We’ve been waiting for a long while, subsisting on what remains of our jerky, as well as dithyok meat seared by our torches, and drinking water polluted by blood.
Most of the water remaining in our skins we used for washing out wounds. No one is unscathed: I myself have hundreds of minor scrapes from where my armor has been beaten in.
My comrades, most of them senior runeknights with maces of light, are silent. Occasionally their eyes flick to me. Maybe they suspect me—is that the real reason I’m being kept up here in the brightness, where they think I won’t dare to strike? Barock told me I was to stand guard over the most vulnerable because I excelled myself, but I am starting to doubt that reason.
Galar is here also. His face is as grim as Fjalar’s is peaceful.

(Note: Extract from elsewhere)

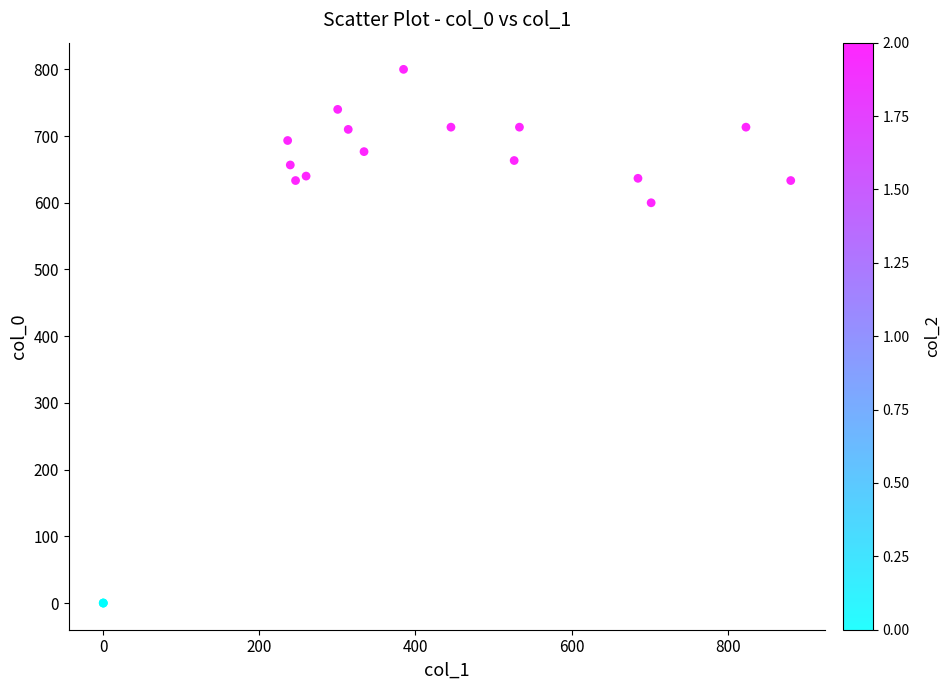

What Y value in the scatter plot is closest to 400?

600.0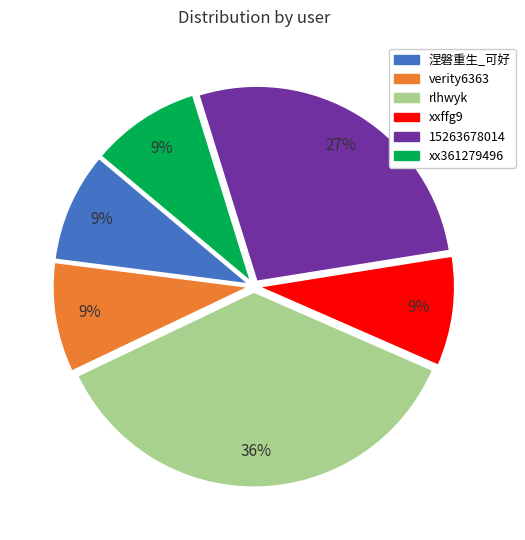

To the nearest percent, what is the difference between the largest and smallest slice percentages?

27%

I look from one to the other.
It can be no coincidence that the dwarf taken by the killer lay next to Fjalar, with Galar close by. One of them is the killer. I’m sure of it. One, or both.

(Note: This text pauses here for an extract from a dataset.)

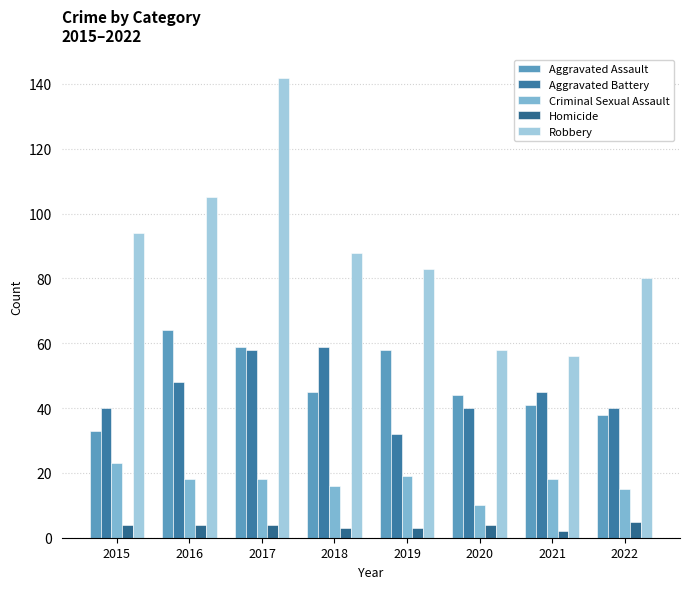

How many distinct data groups are displayed?

5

Yet we stripped Fjalar bare to make bandages for his many wounds and, surreptitiously, I’ve already inspected his armor. He carried no strange weapon. And as for Galar—why would he risk slaying with so many others around? He also had little opportunity to do so: if he’d stepped back from circle guarding the wounded, he would have been noticed.
Maybe someone did notice him do that. More investigations are needed.
At too great a cost, the Runethane’s foolish expedition has brought forward the first signs of truth, the first hint of a conclusion to the terrible mystery that haunts us.